JL Il s’agit de revendications, pas de victimes. Il s’agit d’acquérir des droits supplémentaires ; mais il ne faut pas que ce soit au détriment des autres. Le problème est surtout politique : l’instrumentalisation du mot. Ce n’est pas seulement l’extrême droite qui est à l’offensive !
MLM. Je suis perturbée par le mouvement wokiste : il ne crée que des victimes (races, genre, etc). Cette victimisation permanente nous mène à quoi ?
Il y a danger pour les individus, comme pour le vivre ensemble.
M. Qu’est-ce qu’on veut faire ensemble sur ce territoire. On est amenés à vivre ensemble...
Alors, que peut-on vivre ensemble ? Ce que portent la nation et la citoyenneté.

Ro. rappelle les massacres de Sétif (1945) et la revendication de l’inscription de la citoyenneté française (des algériens) sur la carte d’identité.
R. Qu’en est-il de la démocratie dans tout cela ?
JY rappelle sagement la nécessité de réfléchir.

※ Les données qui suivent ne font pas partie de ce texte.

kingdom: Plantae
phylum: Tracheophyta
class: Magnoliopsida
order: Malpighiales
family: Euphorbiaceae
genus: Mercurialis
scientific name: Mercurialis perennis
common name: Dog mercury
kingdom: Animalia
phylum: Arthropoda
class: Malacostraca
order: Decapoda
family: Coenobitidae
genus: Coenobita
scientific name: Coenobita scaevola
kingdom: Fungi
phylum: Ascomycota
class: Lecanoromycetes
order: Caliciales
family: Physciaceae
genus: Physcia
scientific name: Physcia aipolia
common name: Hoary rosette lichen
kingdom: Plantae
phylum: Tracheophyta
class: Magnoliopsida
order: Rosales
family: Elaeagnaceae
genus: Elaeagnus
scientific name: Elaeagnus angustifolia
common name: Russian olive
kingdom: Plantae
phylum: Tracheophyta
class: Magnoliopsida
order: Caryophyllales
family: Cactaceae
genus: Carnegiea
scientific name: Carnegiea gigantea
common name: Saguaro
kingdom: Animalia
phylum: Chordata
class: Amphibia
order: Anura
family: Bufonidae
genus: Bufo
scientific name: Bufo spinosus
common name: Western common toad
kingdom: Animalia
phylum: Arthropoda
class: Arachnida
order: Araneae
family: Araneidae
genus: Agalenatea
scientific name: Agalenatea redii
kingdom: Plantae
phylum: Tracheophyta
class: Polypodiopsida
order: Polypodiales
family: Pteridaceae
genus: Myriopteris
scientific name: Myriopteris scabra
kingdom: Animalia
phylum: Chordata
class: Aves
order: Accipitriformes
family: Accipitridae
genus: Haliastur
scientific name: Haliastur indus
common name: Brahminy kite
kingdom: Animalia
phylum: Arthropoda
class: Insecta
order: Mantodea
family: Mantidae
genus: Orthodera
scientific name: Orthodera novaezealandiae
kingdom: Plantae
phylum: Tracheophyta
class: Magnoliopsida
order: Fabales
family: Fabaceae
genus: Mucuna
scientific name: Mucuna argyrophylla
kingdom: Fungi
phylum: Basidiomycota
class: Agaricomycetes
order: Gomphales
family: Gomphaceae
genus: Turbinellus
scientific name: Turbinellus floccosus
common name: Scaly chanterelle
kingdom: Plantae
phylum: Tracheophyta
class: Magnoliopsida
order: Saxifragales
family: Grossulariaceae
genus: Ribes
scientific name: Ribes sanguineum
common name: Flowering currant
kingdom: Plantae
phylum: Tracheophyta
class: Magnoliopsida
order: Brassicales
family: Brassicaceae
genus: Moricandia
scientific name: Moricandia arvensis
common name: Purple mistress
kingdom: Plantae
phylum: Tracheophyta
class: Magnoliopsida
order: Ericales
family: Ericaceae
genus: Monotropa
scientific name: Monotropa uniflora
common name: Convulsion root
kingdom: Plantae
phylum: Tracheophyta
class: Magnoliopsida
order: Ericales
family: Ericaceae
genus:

F. « Parler du wokisme ne permet-il pas d’éviter de parler d’autre chose ? Dans quel but ?"
Il confirme que nos enfants ne pensent pas comme nous (écologie …). Nous sommes plutôt conservateurs ; dans le même temps, nous nous étonnons que les plus jeunes tendent à se radicaliser

Citation Alain Policar In Raison présente N°221 / 2022 P115 & 166
https://shs.cairn.info/revue-raison-presente-2022-1-page-115?lang=fr

Nous avons consulté, entre autres ... :

 https://shs.cairn.info/revue-raison-presente-2022-1?lang=fr
 https://www.college-de-france.fr/fr/agenda/grand-evenement/genre-et-sciences/signifier-les-rapports-de-pouvoir-les-etudes-de-genre-le-concept-intersectionnalite-et-les-campagnes
 file :///D :/Woke/Workisme_Le%20monde%20Soci%C3%A9t%C3%A9%20Universit%C3%A9s.pdf
 rhttps://www.lexpress.fr/idees-et-debats/michel-wieviorka-non-la-france-n-est-pas-envahie-par-le-wokisme_2157311.html
 https://start.lesechos.fr/societe/culture-tendances/wokisme-mode-demploi-pour-tout-comprendre-1388940
 https://www.radiofrance.fr/franceculture/podcasts/le-tour-du-monde-des-idees/le-woke-ou-la-trahison-des-ideaux-des-annees-1960-3118049

P. : un débat très vivant qui a beaucoup clarifié la notion de woke et qui appelle à poursuivre la réflexion

D. : je trouve ce compte rendu très complet. C’est vrai que la discussion a été riche. On ne peut pas vraiment parler de débat, puisque nous étions assez d’accord ... ça m’a éclairci les idées et j’en ai gardé le sentiment que les adversaires et les partisans fanatiques du wokisme sont d’accord pour lutter contre l’esprit critique, la liberté de penser et la raison, et qu’ils s’en prendront tôt ou tard à la laïcité.